Before-and-after change records
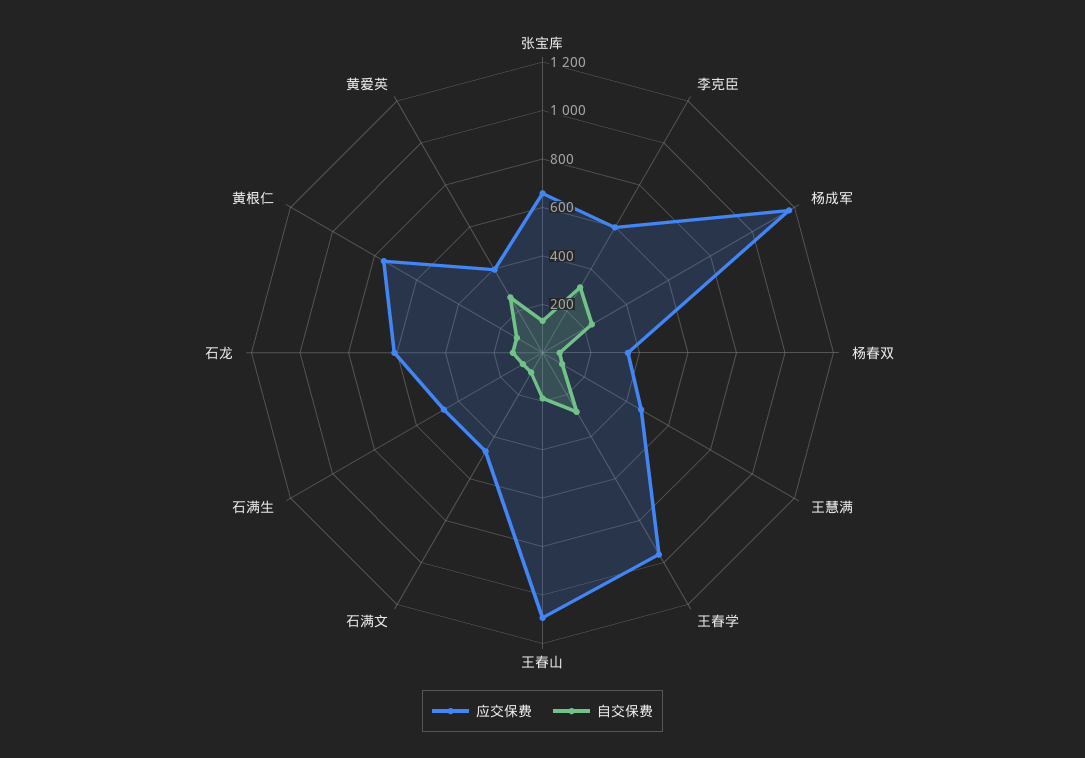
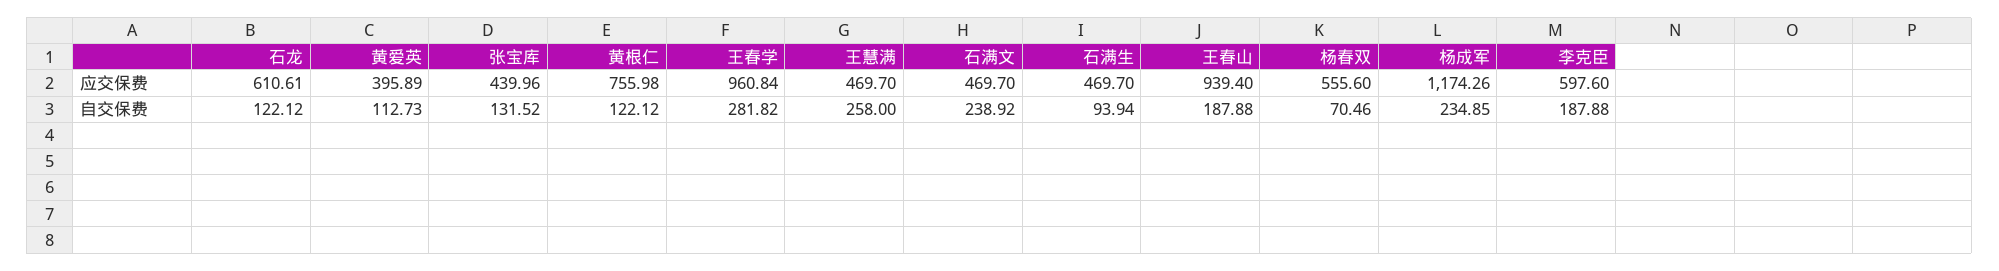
  {
    "应交保费": {
-     "张宝库": 650,
+     "张宝库": 439.96,
      "李克臣": 597.6,
      "杨成军": 1174.26,
-     "杨春双": 350,
+     "杨春双": 555.6,
      "王慧满": 469.7,
      "王春学": 960.84,
-     "王春山": 1100,
+     "王春山": 939.4,
      "石满文": 469.7,
      "石满生": 469.7,
      "石龙": 610.61,
      "黄根仁": 755.98,
      "黄爱英": 395.89
    },
    "自交保费": {
      "张宝库": 131.52,
-     "李克臣": 300,
+     "李克臣": 187.88,
      "杨成军": 234.85,
      "杨春双": 70.46,
-     "王慧满": 100,
+     "王慧满": 258,
      "王春学": 281.82,
      "王春山": 187.88,
-     "石满文": 100,
+     "石满文": 238.92,
      "石满生": 93.94,
      "石龙": 122.12,
      "黄根仁": 122.12,
-     "黄爱英": 250
+     "黄爱英": 112.73
    }
  }

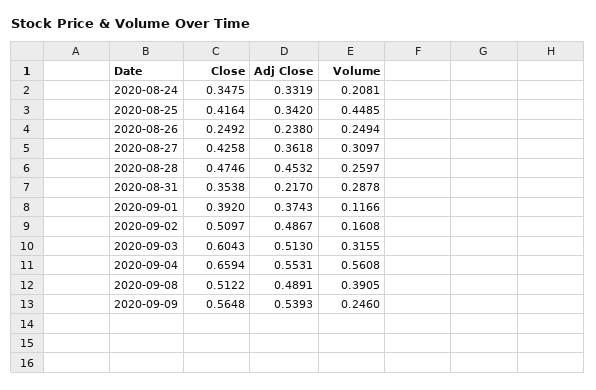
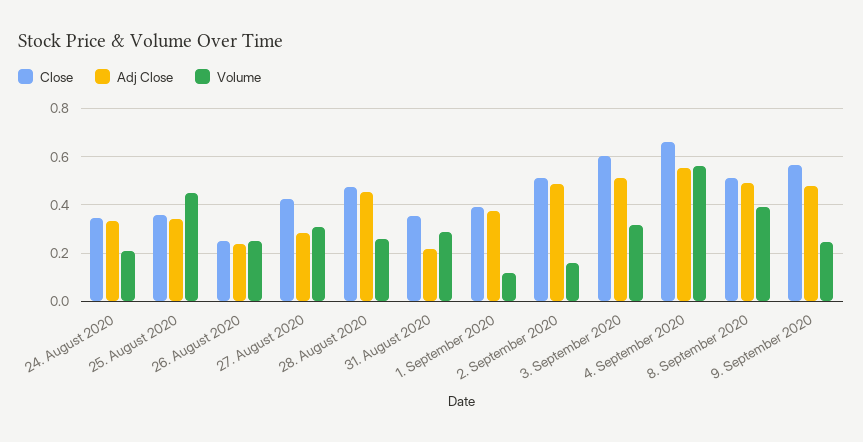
  {
    "Close": {
      "2020-08-24": 0.3475,
-     "2020-08-25": 0.4164,
+     "2020-08-25": 0.35,
      "2020-08-26": 0.2492,
      "2020-08-27": 0.4258,
      "2020-08-28": 0.4746,
      "2020-08-31": 0.3538,
      "2020-09-01": 0.392,
      "2020-09-02": 0.5097,
      "2020-09-03": 0.6043,
      "2020-09-04": 0.6594,
      "2020-09-08": 0.5122,
      "2020-09-09": 0.5648
    },
    "Adj Close": {
      "2020-08-24": 0.3319,
      "2020-08-25": 0.342,
      "2020-08-26": 0.238,
-     "2020-08-27": 0.3618,
+     "2020-08-27": 0.275,
      "2020-08-28": 0.4532,
      "2020-08-31": 0.217,
      "2020-09-01": 0.3743,
      "2020-09-02": 0.4867,
      "2020-09-03": 0.513,
      "2020-09-04": 0.5531,
      "2020-09-08": 0.4891,
-     "2020-09-09": 0.5393
+     "2020-09-09": 0.475
    },
    "Volume": {
      "2020-08-24": 0.2081,
      "2020-08-25": 0.4485,
      "2020-08-26": 0.2494,
      "2020-08-27": 0.3097,
      "2020-08-28": 0.2597,
      "2020-08-31": 0.2878,
      "2020-09-01": 0.1166,
      "2020-09-02": 0.1608,
      "2020-09-03": 0.3155,
      "2020-09-04": 0.5608,
      "2020-09-08": 0.3905,
      "2020-09-09": 0.246
    }
  }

[WORK TO COMPLETE]
Repeat the data verbatim, excluding all pictures.

[RESULT OF THE TASK]
  {
    "应交保费": {
-     "张宝库": 650,
+     "张宝库": 439.96,
      "李克臣": 597.6,
      "杨成军": 1174.26,
-     "杨春双": 350,
+     "杨春双": 555.6,
      "王慧满": 469.7,
      "王春学": 960.84,
-     "王春山": 1100,
+     "王春山": 939.4,
      "石满文": 469.7,
      "石满生": 469.7,
      "石龙": 610.61,
      "黄根仁": 755.98,
      "黄爱英": 395.89
    },
    "自交保费": {
      "张宝库": 131.52,
-     "李克臣": 300,
+     "李克臣": 187.88,
      "杨成军": 234.85,
      "杨春双": 70.46,
-     "王慧满": 100,
+     "王慧满": 258,
      "王春学": 281.82,
      "王春山": 187.88,
-     "石满文": 100,
+     "石满文": 238.92,
      "石满生": 93.94,
      "石龙": 122.12,
      "黄根仁": 122.12,
-     "黄爱英": 250
+     "黄爱英": 112.73
    }
  }

  {
    "Close": {
      "2020-08-24": 0.3475,
-     "2020-08-25": 0.4164,
+     "2020-08-25": 0.35,
      "2020-08-26": 0.2492,
      "2020-08-27": 0.4258,
      "2020-08-28": 0.4746,
      "2020-08-31": 0.3538,
      "2020-09-01": 0.392,
      "2020-09-02": 0.5097,
      "2020-09-03": 0.6043,
      "2020-09-04": 0.6594,
      "2020-09-08": 0.5122,
      "2020-09-09": 0.5648
    },
    "Adj Close": {
      "2020-08-24": 0.3319,
      "2020-08-25": 0.342,
      "2020-08-26": 0.238,
-     "2020-08-27": 0.3618,
+     "2020-08-27": 0.275,
      "2020-08-28": 0.4532,
      "2020-08-31": 0.217,
      "2020-09-01": 0.3743,
      "2020-09-02": 0.4867,
      "2020-09-03": 0.513,
      "2020-09-04": 0.5531,
      "2020-09-08": 0.4891,
-     "2020-09-09": 0.5393
+     "2020-09-09": 0.475
    },
    "Volume": {
      "2020-08-24": 0.2081,
      "2020-08-25": 0.4485,
      "2020-08-26": 0.2494,
      "2020-08-27": 0.3097,
      "2020-08-28": 0.2597,
      "2020-08-31": 0.2878,
      "2020-09-01": 0.1166,
      "2020-09-02": 0.1608,
      "2020-09-03": 0.3155,
      "2020-09-04": 0.5608,
      "2020-09-08": 0.3905,
      "2020-09-09": 0.246
    }
  }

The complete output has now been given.